───── EXCERPTED RECORDS ─────

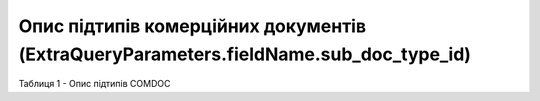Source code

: ###########################################################################################
**Опис підтипів комерційних документів (ExtraQueryParameters.fieldName.sub_doc_type_id)**
###########################################################################################

Таблиця 1 - Опис підтипів COMDOC

.. csv-table:: 
  :file: for_csv/sub_doc_type_id.csv
  :widths:  1, 7
  :header-rows: 1
  :stub-columns: 0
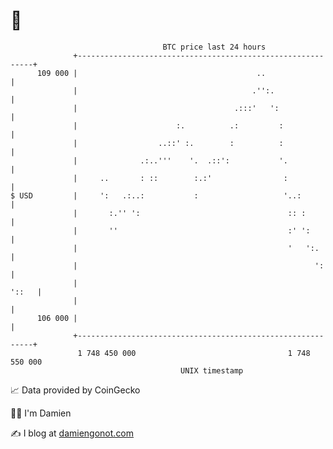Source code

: * 👋

#+begin_example
                                     BTC price last 24 hours                    
                 +------------------------------------------------------------+ 
         109 000 |                                        ..                  | 
                 |                                       .'':.                | 
                 |                                   .:::'   ':               | 
                 |                      :.          .:         :              | 
                 |                  ..::' :.        :          :              | 
                 |              .:..'''    '.  .::':           '.             | 
                 |     ..       : ::        :.:'                :             | 
   $ USD         |     ':   .:..:           :                   '..:          | 
                 |       :.'' ':                                 :: :         | 
                 |       ''                                      :' ':        | 
                 |                                               '   ':.      | 
                 |                                                     ':     | 
                 |                                                      '::   | 
                 |                                                            | 
         106 000 |                                                            | 
                 +------------------------------------------------------------+ 
                  1 748 450 000                                  1 748 550 000  
                                         UNIX timestamp                         
#+end_example
📈 Data provided by CoinGecko

🧑‍💻 I'm Damien

✍️ I blog at [[https://www.damiengonot.com][damiengonot.com]]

─────

## ASSIGNMENT
Every line with "Опис" in it should be copied from the entries above.

## RESPONSE TO THIS TASK
**Опис підтипів комерційних документів (ExtraQueryParameters.fieldName.sub_doc_type_id)**
Таблиця 1 - Опис підтипів COMDOC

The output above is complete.